Don Davis, Forum News Service, Published January 04 2011
Prettner Solon promises to watch greater issues
The Duluth resident, who gave up a state senator gig to be Mark Dayton’s running mate, told about 600 people at St. Paul’s Landmark Center that she knew “there were no easy solutions to the challenges we are facing.”
But she said that the Dayton-Prettner Solon election is “a new page,” presenting an opportunity to work together, as Dayton often encouraged in his 14-minute speech after the pair took office Monday.
“We extend a hand to all of you across the aisle, across the river, across the state,” Prettner Solon said.
After saying she spent a dozen years on the Duluth City Council, Prettner Solon admitted to the crowd, and a statewide radio and Internet audience: “I am passionate about Duluth.”
But, she quickly added, it is not just Duluth. “A decade ago I brought my passion for Duluth and all of greater Minnesota here to the state Capitol.”
It was one of the few mentions of specific areas of the state during the hour-long inaugural ceremony. Dayton used Prettner Solon in areas outside of the Twin Cities during the campaign, especially in her own northeast.
President Doug Peterson of the National Farmers’ Union Minnesota chapter was thinking about rural Minnesota during Dayton’s speech.
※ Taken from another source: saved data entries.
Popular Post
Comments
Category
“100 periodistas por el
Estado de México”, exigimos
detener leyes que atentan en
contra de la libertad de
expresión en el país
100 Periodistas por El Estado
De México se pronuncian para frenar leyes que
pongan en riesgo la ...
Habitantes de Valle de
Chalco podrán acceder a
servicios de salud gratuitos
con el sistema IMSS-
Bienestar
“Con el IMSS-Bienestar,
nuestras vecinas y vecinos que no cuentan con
“I heard there are going to be painful decisions going to be made,” Peterson said.
To Peterson, that means Dayton will look for more funds for education, health and transportation programs, all vital to rural Minnesota.
Attorney General Lori Swanson, State Auditor Rebecca Otto and Secretary of State Mark Ritchie took their oaths of office for second four-year terms Monday.
All are Democrats.
Swanson and outgoing Gov. Tim Pawlenty often are on different sides of issues, but she praised the probable Republican presidential candidate for his service to Minnesota.
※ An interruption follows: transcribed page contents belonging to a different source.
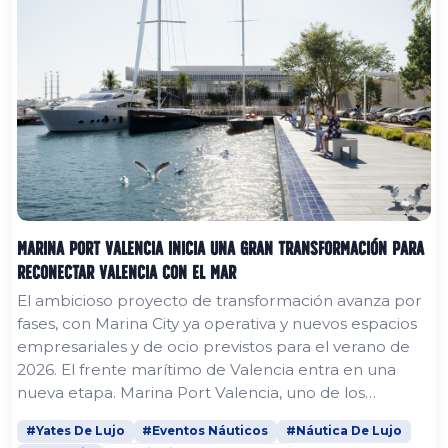
Marina Port Valencia inicia una gran transformación para
reconectar Valencia con el mar
El ambicioso proyecto de transformación avanza por
fases, con Marina City ya operativa y nuevos espacios
empresariales y de ocio previstos para el verano de
2026. El frente marítimo de Valencia entra en una
nueva etapa. Marina Port Valencia, uno de los
proyectos de remodelación de marinas más
#Yates De Lujo
#Eventos Náuticos
#Náutica De Lujo
ambiciosos que se están desarrollando actualmente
“No matter what path you choose, I thank you for your service to our state,” Swanson told Pawlenty, who sat in the second row and played no part in Mark Dayton’s inaugural.
Earlier, Pawlenty received a standing ovation from the Democrat-heavy crowd.
In the spirit
An announcement before the swearing-in ceremony illustrated Dayton’s efforts to work with legislative Republicans. He delayed until Wednesday signing a document to enroll Minnesota in a new federal Medicaid health program for the poor because Republicans oppose the action.
Dayton Chief of Staff Tina Smith said the change came because of a personal request by House Speaker Kurt Zellers, R-Maple Grove, so it does not happen on the day the GOP takes over legislative control.
“Gov. Dayton is proud to make this order one of his first actions in office, providing health care to tens of thousands of Minnesotans and retaining health care jobs in our state,” Smith said.